- Died: June 18, 1994 (aged 81)
- Other names: C.S. Wang Chang Cheng-Shu Wang Chang Mrs. Chang

= Wang Chengshu =

Female Innovator in China

Wang Chengshu, also known as Cheng-Shu Wang Chang, was a Chinese physicist known for her work on the kinetic theory of gas molecules and for separation of uranium isotopes. She was elected to the Chinese Academy of Sciences in 1980.

== Early life and education ==
Chengshu was born on June 26, 1912. She graduated from Yenching University in 1934 where she received the highest grades. While teaching as an assistant lecturer from 1934 until 1937, she worked on her master's degree from Yenching University which she would earn in 1936. From 1938 until 1939, Chengshu taught at Xiangya Medical College. She moved to the University of Michigan in 1941 where she studied with George Uhlenbeck. She earned her doctorate from the University of Michigan in 1944. While at Michigan she was a Barbour Scholar, a program designed to support students from Asia and the Middle East.

== Career ==
Chengshu would remain in Michigan for the ten years following her Ph.D. During this time she spent two periods at the Institute for Advanced Study in Princeton, NJ, 1945 to 1946 and 1948 to 1949. She returned to China in 1956 where she worked at the Institute of Modern Physics of the Chinese Academy of Sciences while concurrently serving as a professor at Peking University. In 1958, she was transferred to the thermonuclear fusion Laboratory of the Institute of Atomic Energy to do theoretical work, and in 1959, she was assigned to the Soviet Atomic Energy Research Institute. From 1964 until 1978 she worked at the Third Research Institute of the Second Ministry of Machinery Industry.

In 1978 she was named a professor at Qinghua University and she served as a researcher of the Ministry of Nuclear Industry until 1986.
== Research ==
During her time in the United States, Chengshu mainly engaged in the study of kinetic theory of gas molecules. In 1948, she discovered an error in the Burnett equations, which was later corrected. She was the first to calculate the eigenvalue for solving the Boltzmann equation, and developed the generalized Boltzmann equation for polyatomic gases, which resulted in it being called the Wang-Chang-Uhlenbeck ("WCU") equation.

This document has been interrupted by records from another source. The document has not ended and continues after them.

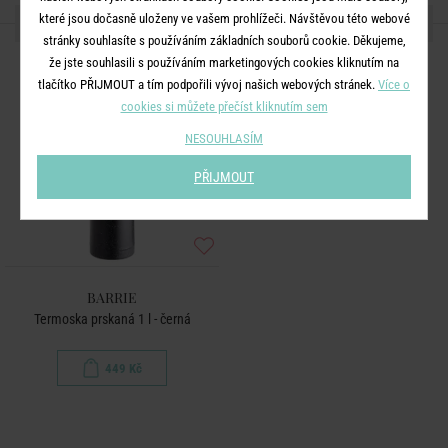
které jsou dočasně uloženy ve vašem prohlížeči. Návštěvou této webové
DALŠÍ PRODUKTY ZE SÉRIE
stránky souhlasíte s používáním základních souborů cookie. Děkujeme,
že jste souhlasili s používáním marketingových cookies kliknutím na
tlačítko PŘIJMOUT a tím podpořili vývoj našich webových stránek.
Více o
cookies si můžete přečíst kliknutím sem
NESOUHLASÍM
PŘIJMOUT
BARRIE
Termoska prskaná 1 l - černá
449 Kč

Upon returning to China in 1958 she began working on the theory of uranium isotope separation, and ultimately laid the foundation for the research of controlled nuclear fusion reactions and plasma physics in China. After 1961, she began to do uranium isotope separation work which ultimately led to the production of enriched uranium. In 1964 China launched its first atomic bomb, and Chengshu was hailed by Mao Zedong as a female hero due to her role in this test.

== Personal life ==
She married the physicist Zhang Wenyu in 1939.

== Death ==
Chengshu died on June 18, 1994.

== Selected publications ==
- Wang Chang, C. S. (1951). "Transport phenomena in polyatomic gases"
  - later published as Wang, C. S. (1964). "The heat conductivity and viscosity of poly-atomic gases"
- Wang Chang, C.S. (1964). "The Heat Conductivity and Viscosity of Poly-Atomic Gases"
- Chang, Chʻêng-shu Wang (1970). "The Kinetic Theory of Gases"
- Ying, Chuntong (1994). "气体运动论 : 王承书论文选集 / Qi ti yun dong lun (Kinetic theory of gases)"

== Honors and awards ==
Chengshu was elected to the Chinese Academy of Sciences in 1980.